「ダッチ」とは、もともとオランダのこと?意外な語源

いま私たちが「ダッチ」と聞いて思い浮かべるのは、おそらくオランダのこと。でも実は、この言葉の語源はもっと広い意味を持っていたのです。

「Dutch(ダッチ)」という言葉は、もともと「ドイツの」という意味で、ドイツやオランダを含む広い地域のゲルマン民族や、彼らの話す言語全般を指していました。 当時の英語話者にとって、「Germanic(ゲルマン)」な人々はみな「Dutch」と呼ばれていたのです。そのため、ドイツ語も「Dutch」、オランダ語も「Dutch」とされていました。

しかし16世紀ごろ、オランダがスペインからの独立を果たし、急速に海上貿易で力を伸ばします。イギリスにとって、オランダは強力なライバル国の一つとなりました。その結果、「Dutch」という言葉は次第にオラン-daだけに使われるようになっていったのです。

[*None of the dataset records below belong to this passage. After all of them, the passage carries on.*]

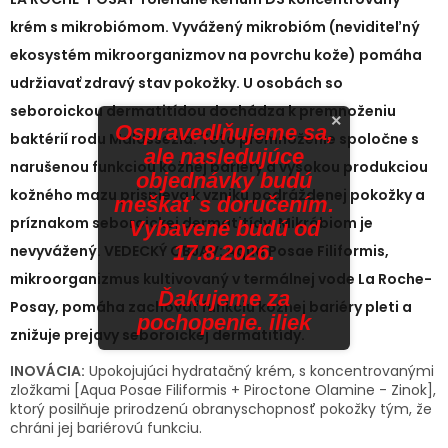
krém s mikrobiómom. Vyvážený mikrobióm (neviditeľný
ekosystém mikroorganizmov na povrchu kože) pomáha
udržiavať zdravý stav pokožky. U osobách so
seboroickou dermatitídou dochádza k premnoženiu
×
Ospravedlňujeme sa,
baktérií rodu Malassezia. Toto premnoženie spoločne s
ale nasledujúce
narušenou funkciou kožnej bariéry a vysokou produkciou
objednávky budú
kožného mazu prispieva k vzniku podráždenej pokožky a
meškať s doručením.
príznakom seboroickej dermatitídy. Mikróbiom je
Vybavené budú od
17.8.2026.
nevyvážený. VEDECKÝ OBJAV: Aqua Posae Filiformis,
mikroorganizmus kultivovaný v termálnej vode La Roche-
Ďakujeme za
Posay, pomáha zachovať funkciu kožnej bariéry pleti a
pochopenie. iliek
znižuje prejavy seboroickej dermatitídy.
INOVÁCIA:
Upokojujúci hydratačný krém, s koncentrovanými
zložkami [Aqua Posae Filiformis + Piroctone Olamine - Zinok],
ktorý posilňuje prirodzenú obranyschopnosť pokožky tým, že
chráni jej bariérovú funkciu.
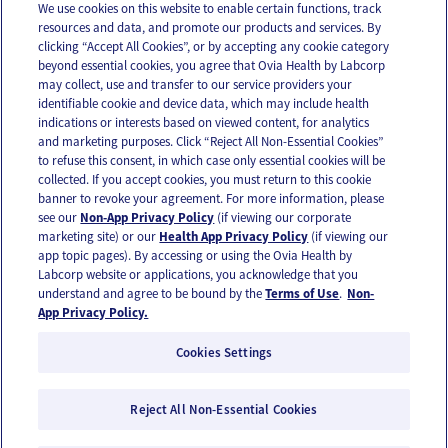
We use cookies on this website to enable certain functions, track
resources and data, and promote our products and services. By
Email
Text
clicking “Accept All Cookies”, or by accepting any cookie category
beyond essential cookies, you agree that Ovia Health by Labcorp
may collect, use and transfer to our service providers your
identifiable cookie and device data, which may include health
OUR APPS
indications or interests based on viewed content, for analytics
and marketing purposes. Click “Reject All Non-Essential Cookies”
to refuse this consent, in which case only essential cookies will be
collected. If you accept cookies, you must return to this cookie
banner to revoke your agreement. For more information, please
see our
Non-App Privacy Policy
(if viewing our corporate
FOLLOW US
marketing site) or our
Health App Privacy Policy
(if viewing our
app topic pages). By accessing or using the Ovia Health by
Labcorp website or applications, you acknowledge that you
understand and agree to be bound by the
Terms of Use
.
Non-
App Privacy Policy.
Cookies Settings
Email Us
Terms of Use
Privacy Policy
© 2026 Ovia Health by Labcorp
Reject All Non-Essential Cookies
Ovia products and services are provided for informational purposes only and are not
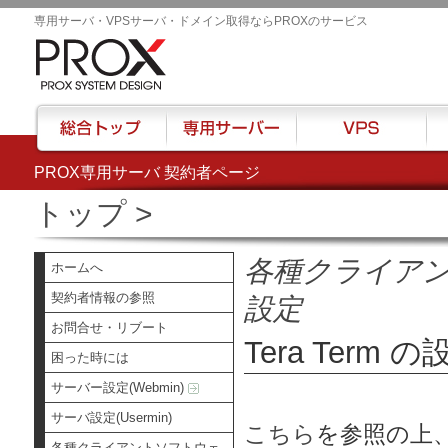
専用サーバ・VPSサーバ・ドメイン取得ならPROXのサービス
PROX専用サーバ 契約者ページ
総合トップ
専用サーバー
VPS
ハウ
トップ
>
各種クライア
ホームへ
契約者情報の参照
設定
お問合せ・リブート
Tera Term の
困った時には
サーバー設定(Webmin)
サーバ設定(Usermin)
こちら
を参照の上、
各種クライアントソフトウェ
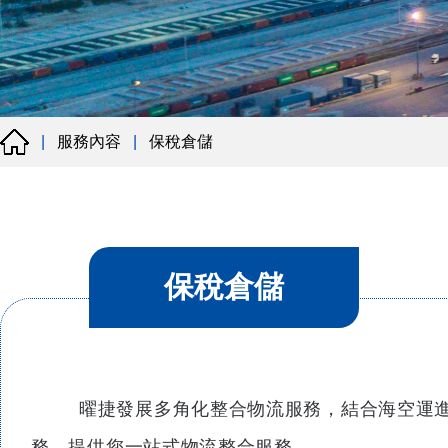
服務內容
保稅倉儲
|
|
保稅倉儲
曜捷發展多角化整合物流服務，結合海空運
務，提供您一站式物流整合服務。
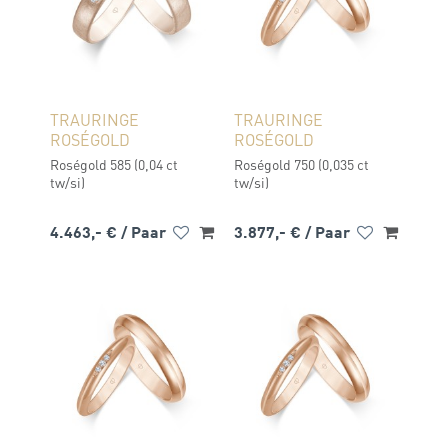
TRAURINGE
TRAURINGE
ROSÉGOLD
ROSÉGOLD
Roségold 585 (0,04 ct
Roségold 750 (0,035 ct
tw/si)
tw/si)
4.463,- €
/ Paar
3.877,- €
/ Paar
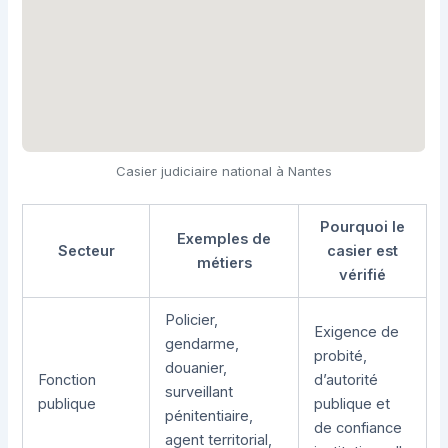
Casier judiciaire national à Nantes
Pourquoi le
Exemples de
Secteur
casier est
métiers
vérifié
Policier,
Exigence de
gendarme,
probité,
douanier,
Fonction
d’autorité
surveillant
publique
publique et
pénitentiaire,
de confiance
agent territorial,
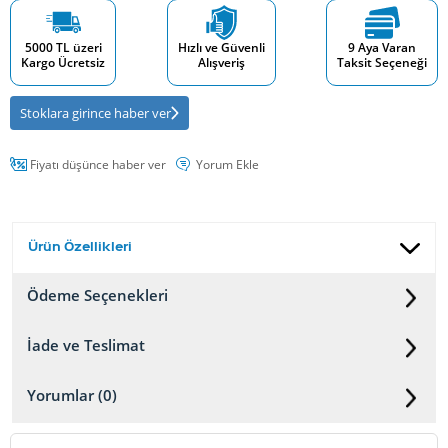
5000 TL üzeri
Hızlı ve Güvenli
9 Aya Varan
Kargo Ücretsiz
Alışveriş
Taksit Seçeneği
Stoklara girince haber ver
Fiyatı düşünce haber ver
Yorum Ekle
Ürün Özellikleri
Ödeme Seçenekleri
İade ve Teslimat
Yorumlar (0)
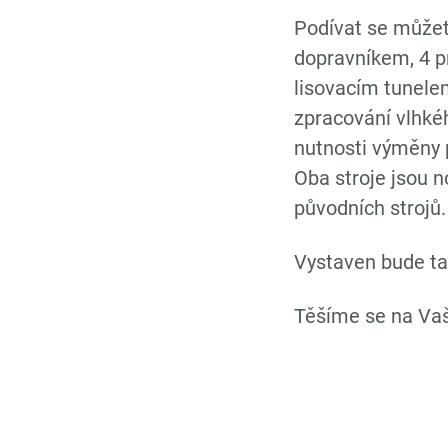
Podívat se můžet
dopravníkem, 4 pr
lisovacím tunelem
zpracování vlhkéh
nutnosti výměny 
Oba stroje jsou 
původních strojů.
Vystaven bude ta
Těšíme se na Vaš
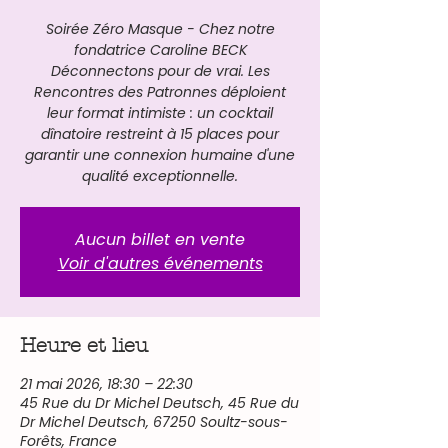
Soirée Zéro Masque - Chez notre
fondatrice Caroline BECK
Déconnectons pour de vrai. Les
Rencontres des Patronnes déploient
leur format intimiste : un cocktail
dînatoire restreint à 15 places pour
garantir une connexion humaine d'une
qualité exceptionnelle.
Aucun billet en vente
Voir d'autres événements
Heure et lieu
21 mai 2026, 18:30 – 22:30
45 Rue du Dr Michel Deutsch, 45 Rue du
Dr Michel Deutsch, 67250 Soultz-sous-
Forêts, France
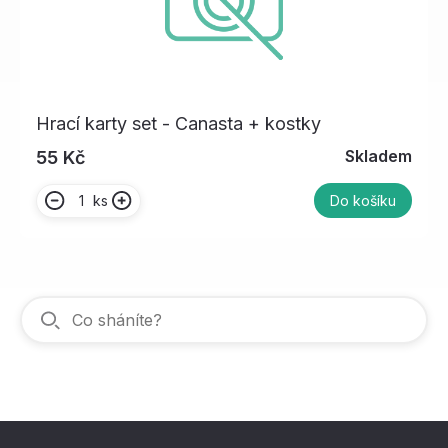
Hrací karty set - Canasta + kostky
Skladem
55 Kč
ks
Do košíku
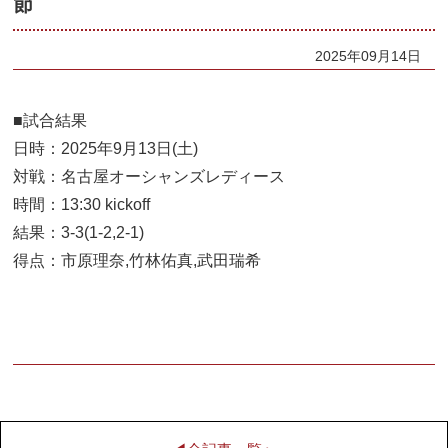
節
2025年09月14日
■試合結果
日時：2025年9月13日(土)
対戦：名古屋オーシャンズレディース
時間：13:30 kickoff
結果：3-3(1-2,2-1)
得点：市原理奈,竹林佑真,武田瑞希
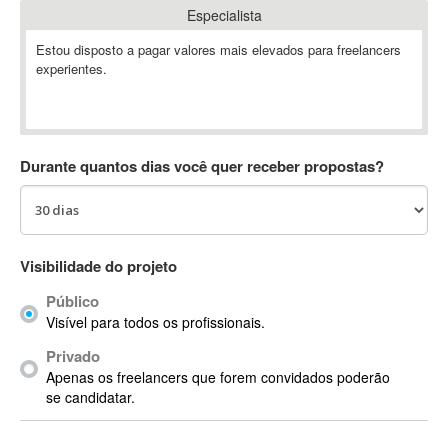
Especialista
Absynth
AC Drives
Estou disposto a pagar valores mais elevados para freelancers
experientes.
AC3
ACARS
AccountMate
ACDSee
Durante quantos dias você quer receber propostas?
ACID Pro
ACPI
Acrobat
Acrobat X
Visibilidade do projeto
Acronis
Público
ACT
Visível para todos os profissionais.
Actian
Privado
Actimize
Apenas os freelancers que forem convidados poderão
ActionScript
se candidatar.
ActionScript 3
Active Directory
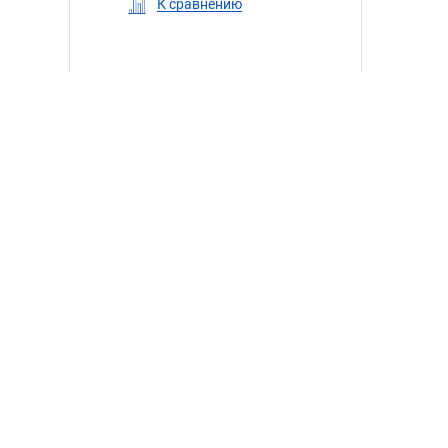
К сравнению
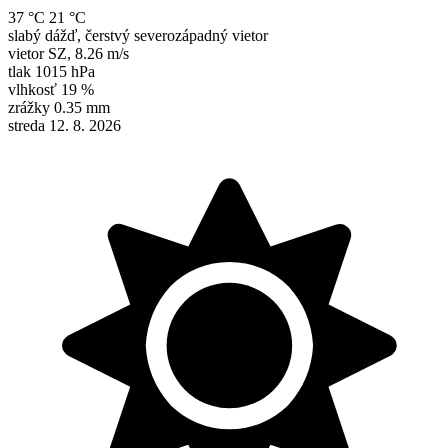
37 °C
21 °C
slabý dážď, čerstvý severozápadný vietor
vietor
SZ
,
8.26 m/s
tlak
1015 hPa
vlhkosť
19 %
zrážky
0.35 mm
streda 12. 8. 2026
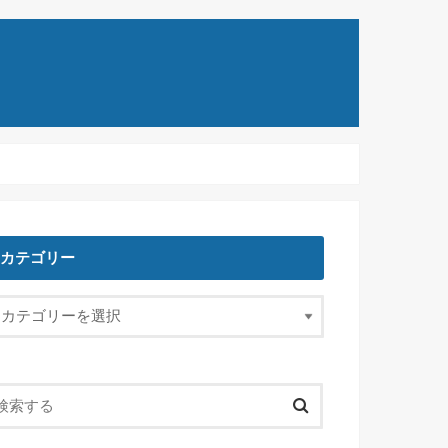
カテゴリー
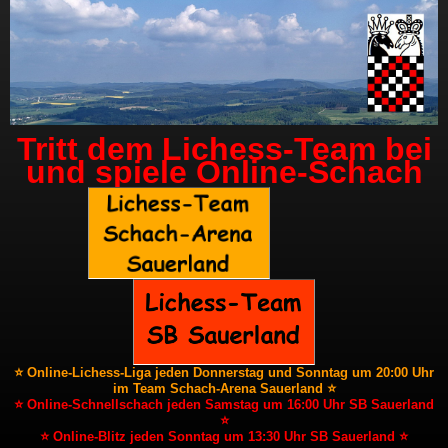
Tritt dem Lichess-Team bei
und spiele Online-Schach
⭐ Online-Lichess-Liga jeden Donnerstag und Sonntag um 20:00 Uhr
im Team Schach-Arena Sauerland ⭐
⭐ Online-Schnellschach jeden Samstag um 16:00 Uhr SB Sauerland
⭐
⭐ Online-Blitz jeden Sonntag um 13:30 Uhr SB Sauerland ⭐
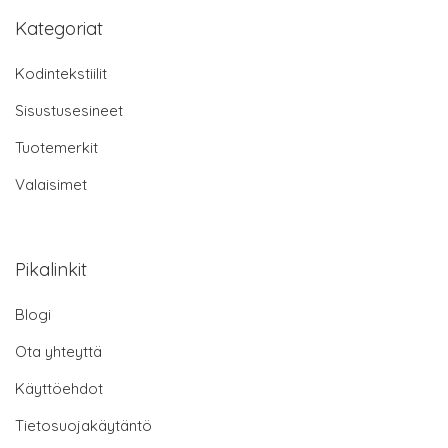
Kategoriat
Kodintekstiilit
Sisustusesineet
Tuotemerkit
Valaisimet
Pikalinkit
Blogi
Ota yhteyttä
Käyttöehdot
Tietosuojakäytäntö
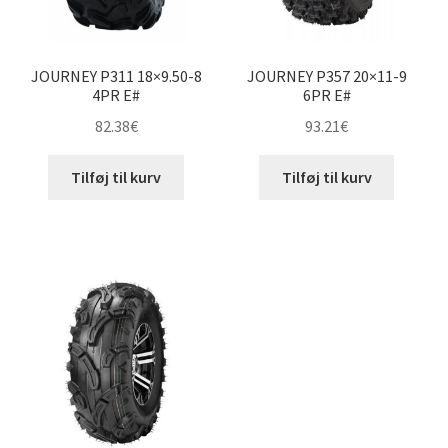
JOURNEY P311 18×9.50-8
JOURNEY P357 20×11-9
4PR E#
6PR E#
82.38
€
93.21
€
Tilføj til kurv
Tilføj til kurv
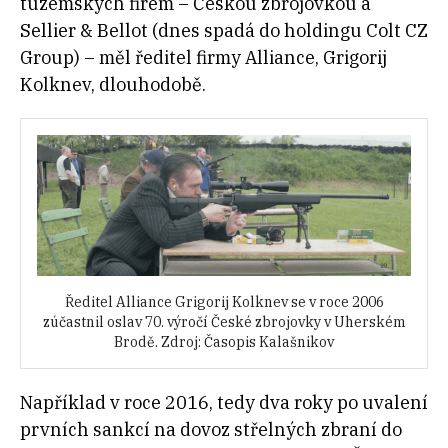
tuzemských firem – Českou zbrojovkou a
Sellier & Bellot (dnes spadá do holdingu Colt CZ
Group) – měl ředitel firmy Alliance, Grigorij
Kolknev, dlouhodobě.
Ředitel Alliance Grigorij Kolknev se v roce 2006
zúčastnil oslav 70. výročí České zbrojovky v Uherském
Brodě. Zdroj: Časopis Kalašnikov
Například v roce 2016, tedy dva roky po uvalení
prvních sankcí na dovoz střelných zbraní do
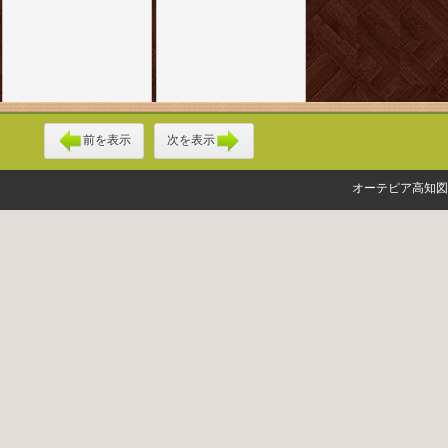
前を表示
次を表示
オーテピア高知図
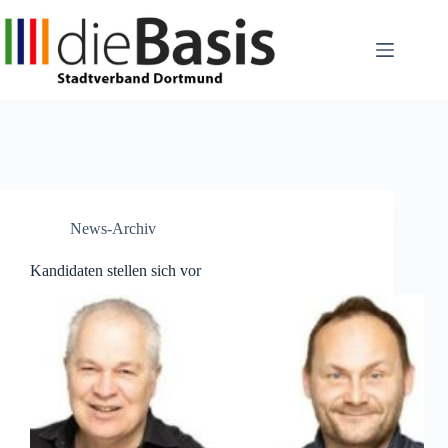
Zum
Inhalt
springen
News-Archiv
Kandidaten stellen sich vor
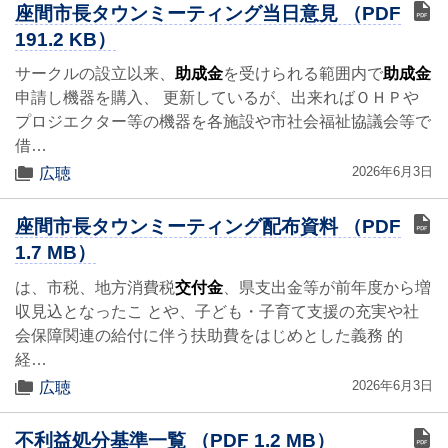
座間市長タウンミーティング当日意見 （PDF
191.2 KB）
サークルの設立以来、
助成金
を受けられる範囲内で
助成金
申請し機器を購入、 更新しているが、出来ればＯＨＰや
プロジエクター等の機器を各施設や市社会福祉協議会等で
借…
2026年6月3日
広聴
座間市長タウンミーティング配布資料 （PDF
1.7 MB）
は、市税、地方消費税
交付金
、県支出金等が前年度から増
収見込となったこ とや、子ども・子育て支援の充実や社
会保障関連の給付に伴う扶助費をはじめとした義務 的
経…
2026年6月3日
広聴
不利益処分基準一覧 （PDF 1.2 MB）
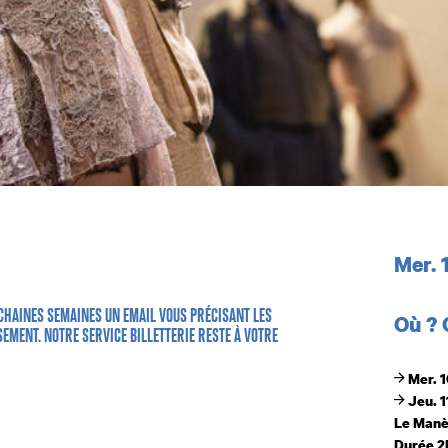
Dates
Mer. 
CHAINES SEMAINES UN EMAIL VOUS PRÉCISANT LES
Où ?
EMENT. NOTRE SERVICE BILLETTERIE RESTE À VOTRE
Mer. 1
Jeu. 11
Le Man
Durée 2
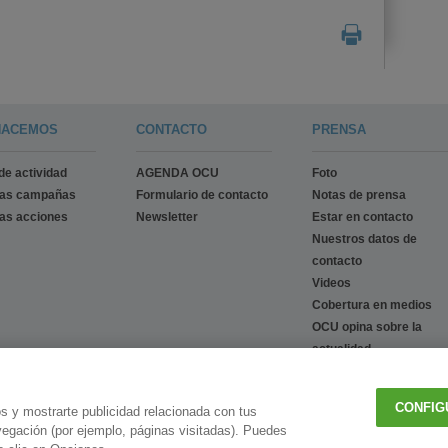
HACEMOS
CONTACTO
PRENSA
de actividad
AGENDA OCU
Foto
ras campañas
Formulario de contacto
Notas de prensa
as acciones
Newsletter
Estar en contacto
Nuestros datos de
contacto
Videos
Cobertura en medios
OCU opina sobre la
actualidad
Press Releases
Breaking news
CONFIG
os y mostrarte publicidad relacionada con tus
avegación (por ejemplo, páginas visitadas). Puedes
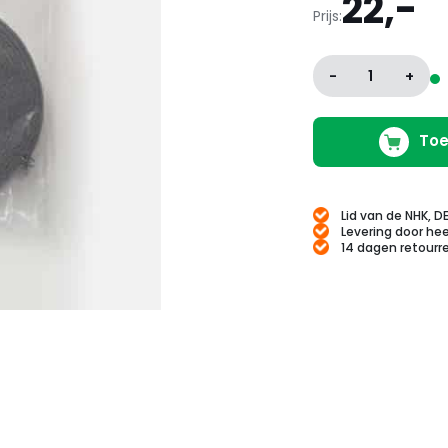
22,-
Prijs:
-
1
+
Toe
Lid van de NHK, D
Levering door hee
14 dagen retourr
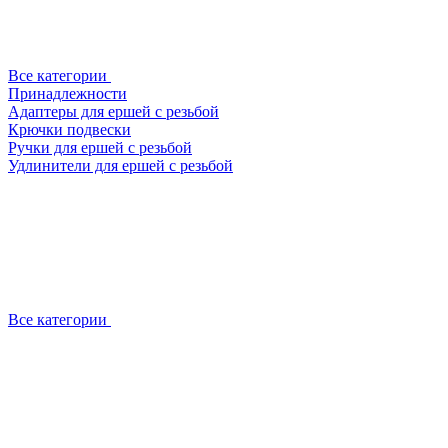
Все категории
Принадлежности
Адаптеры для ершей с резьбой
Крючки подвески
Ручки для ершей с резьбой
Удлинители для ершей с резьбой
Все категории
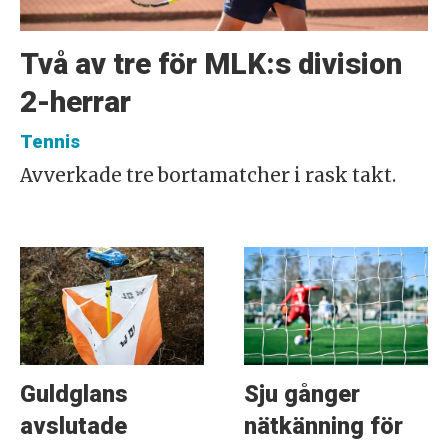
Två av tre för MLK:s division
2-herrar
Tennis
Avverkade tre bortamatcher i rask takt.
Guldglans
Sju gånger
avslutade
nätkänning för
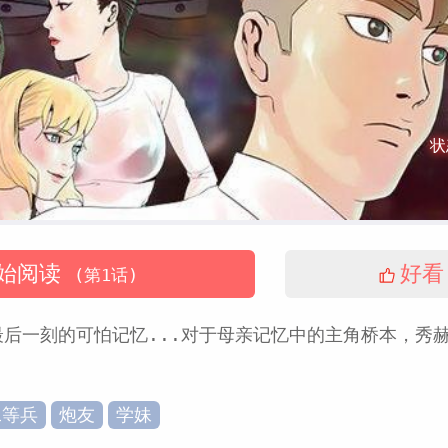
状
始阅读
好看
(第1话)
后一刻的可怕记忆...对于母亲记忆中的主角桥本，秀
二等兵
炮友
学妹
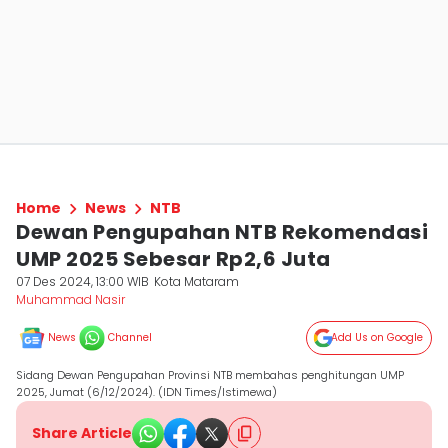
Home
News
NTB
Dewan Pengupahan NTB Rekomendasi
UMP 2025 Sebesar Rp2,6 Juta
07 Des 2024, 13:00 WIB
Kota Mataram
Muhammad Nasir
News
Channel
Add Us on Google
Sidang Dewan Pengupahan Provinsi NTB membahas penghitungan UMP
2025, Jumat (6/12/2024). (IDN Times/Istimewa)
Share Article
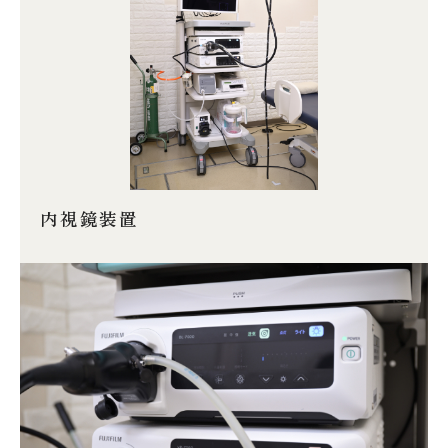
内視鏡装置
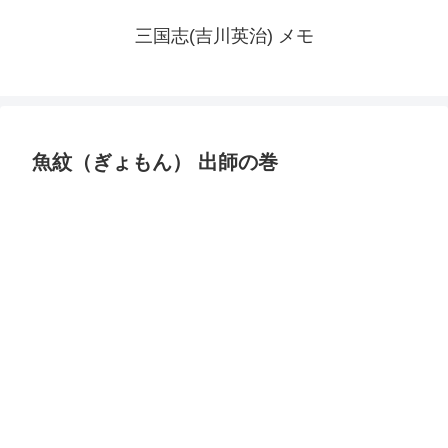
三国志(吉川英治) メモ
魚紋（ぎょもん） 出師の巻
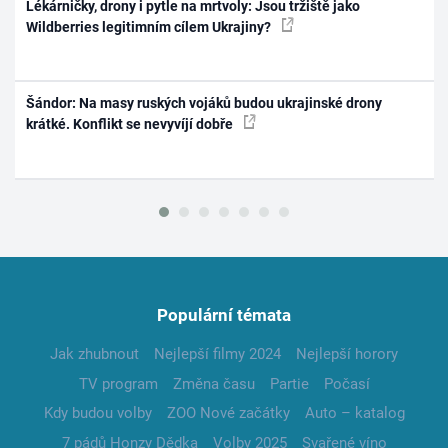
Lékárničky, drony i pytle na mrtvoly: Jsou tržiště jako
Wildberries legitimním cílem Ukrajiny?
Šándor: Na masy ruských vojáků budou ukrajinské drony
krátké. Konflikt se nevyvíjí dobře
Populární témata
Jak zhubnout
Nejlepší filmy 2024
Nejlepší horory
TV program
Změna času
Partie
Počasí
Kdy budou volby
ZOO Nové začátky
Auto – katalog
7 pádů Honzy Dědka
Volby 2025
Svařené víno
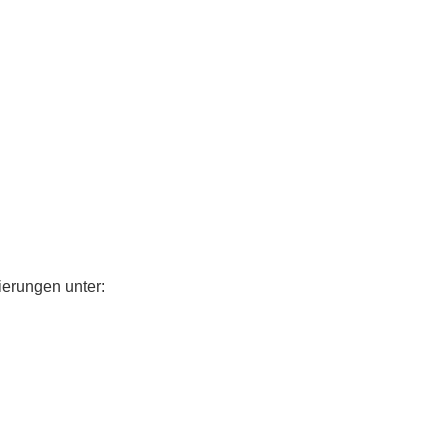
ierungen unter:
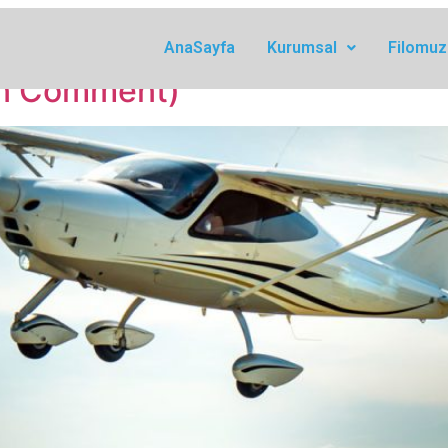
orized
AnaSayfa
Kurumsal
Filomuz
 in Comment)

面白いのは、英語圏で今も残る「Dutch treat(割り勘)」や「Dutch courage(偽の勇気)」といった表現。これらは、当時のイギリスがオランダをやや軽蔑気味に見ていたことから生まれた俗称です。もとは仲間を指す言葉だったのが、歴史の流れで特定の国への呼称に変わっていった——言葉の変遷には、こんな人間ドラマが隠れています。